Representantes da Associação do Portal, acompanhadas por Dorvalino Savi Veronezi, técnico do IOV, participaram do intercâmbio agroecológico: A atividade incluiu teoria e prática da colheita, processamento e transformação do pequi, além da degustação de produtos. Nesse contexto, os principais pontos de destaque do encontro foram a organização administrativa, econômica e social da Arpep, intimamente ligada à luta diária das mulheres pela autonomia e pela dignidade

As visitantes puderam testemunhar essa realidade nos dias seguintes, com as amigas da Fronteira. Rosimeire Aparecida Siqueira, coordenadora da Associação fronteiriça, explicou-lhes que todas as atividades e produtos representam a integralidade das mulheres dos quatro grupos, e que é essa solidariedade que ajuda a vencer obstáculos, como o medo de agir, de enfrentar os outros ou de fracassar, sempre presentes.  “Quando uma das associações tem um problema, o problema é de todas, por isso precisamos ter compromisso e parceria, até quando podem surgir tensões entre nós”, disse Rosimeire.
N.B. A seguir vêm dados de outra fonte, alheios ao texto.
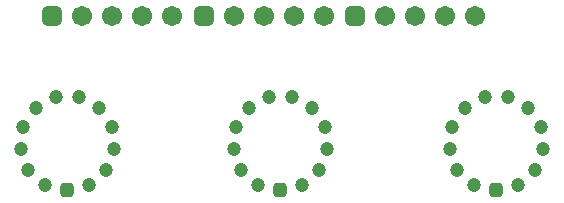
<source format=gbr>
%TF.GenerationSoftware,Altium Limited,Altium Designer,20.0.9 (164)*%
G04 Layer_Color=8388736*
%FSLAX45Y45*%
%MOMM*%
%TF.FileFunction,Soldermask,Top*%
%TF.Part,Single*%
G01*
G75*
%TA.AperFunction,ComponentPad*%
%ADD19C,1.20320*%
G04:AMPARAMS|DCode=20|XSize=1.2032mm|YSize=1.2032mm|CornerRadius=0.3516mm|HoleSize=0mm|Usage=FLASHONLY|Rotation=180.000|XOffset=0mm|YOffset=0mm|HoleType=Round|Shape=RoundedRectangle|*
%AMROUNDEDRECTD20*
21,1,1.20320,0.50000,0,0,180.0*
21,1,0.50000,1.20320,0,0,180.0*
1,1,0.70320,-0.25000,0.25000*
1,1,0.70320,0.25000,0.25000*
1,1,0.70320,0.25000,-0.25000*
1,1,0.70320,-0.25000,-0.25000*
%
%ADD20ROUNDEDRECTD20*%
G04:AMPARAMS|DCode=21|XSize=1.7032mm|YSize=1.7032mm|CornerRadius=0.4766mm|HoleSize=0mm|Usage=FLASHONLY|Rotation=90.000|XOffset=0mm|YOffset=0mm|HoleType=Round|Shape=RoundedRectangle|*
%AMROUNDEDRECTD21*
21,1,1.70320,0.75000,0,0,90.0*
21,1,0.75000,1.70320,0,0,90.0*
1,1,0.95320,0.37500,0.37500*
1,1,0.95320,0.37500,-0.37500*
1,1,0.95320,-0.37500,-0.37500*
1,1,0.95320,-0.37500,0.37500*
%
%ADD21ROUNDEDRECTD21*%
%ADD22C,1.70320*%
D19*
X1443000Y465930D02*
D03*
X1586281Y591711D02*
D03*
X1654044Y770828D02*
D03*
X1630838Y961145D02*
D03*
X1522029Y1119137D02*
D03*
X1352682Y1207245D02*
D03*
X1161195Y1208448D02*
D03*
X991726Y1118950D02*
D03*
X884582Y961202D02*
D03*
X860280Y772153D02*
D03*
X927300Y590100D02*
D03*
X1071567Y465695D02*
D03*
X4703767D02*
D03*
X4559500Y590100D02*
D03*
X4492480Y772153D02*
D03*
X4516782Y961202D02*
D03*
X4623926Y1118950D02*
D03*
X4793395Y1208448D02*
D03*
X4984882Y1207245D02*
D03*
X5154229Y1119137D02*
D03*
X5263038Y961145D02*
D03*
X5286244Y770828D02*
D03*
X5218481Y591711D02*
D03*
X5075200Y465930D02*
D03*
X2874967Y465695D02*
D03*
X2730700Y590100D02*
D03*
X2663680Y772153D02*
D03*
X2687982Y961202D02*
D03*
X2795126Y1118950D02*
D03*
X2964595Y1208448D02*
D03*
X3156082Y1207245D02*
D03*
X3325429Y1119137D02*
D03*
X3434238Y961145D02*
D03*
X3457444Y770828D02*
D03*
X3389681Y591711D02*
D03*
X3246400Y465930D02*
D03*
D20*
X1257300Y420100D02*
D03*
X4889500D02*
D03*
X3060700D02*
D03*
D21*
X2413000Y1899600D02*
D03*
X3695700D02*
D03*
X1130300D02*
D03*
D22*
X2667000D02*
D03*
X2921000D02*
D03*
X3175000D02*
D03*
X3429000D02*
D03*
X3949700D02*
D03*
X4203700D02*
D03*
X4457700D02*
D03*
X4711700D02*
D03*
X2146300D02*
D03*
X1892300D02*
D03*
X1638300D02*
D03*
X1384300D02*
D03*
%TF.MD5,ef6801a06c90a36f9f35f9a486d234f0*%
M02*

</source>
Janete Santos de Almeida Montovani, presidente da AAFPA e suas colegas, expressaram a satisfação com os conhecimentos recém-adquiridos e admiração pela hospitalidade e luta quotidiana das anfitriãs. “Estamos retornando impressionadas e inspiradas por esta experiência, que nos incentiva para enfrentar as dificuldades de nossa própria luta, através de organização e solidariedade. Esperamos que logo possamos acolher mulheres da Arpep para um novo intercâmbio em Terra Nova”, disse Janete. 

Nesse sentido, as participantes concordam que esse futuro encontro não deveria demorar, já que as Amigas da Terra gostariam de conhecer um pequi diferente, o do Portal, além de trocar e plantar pequizeiros e assim ter árvores próprias da Arpep, não dependendo mais do empréstimo de terrenos alheios.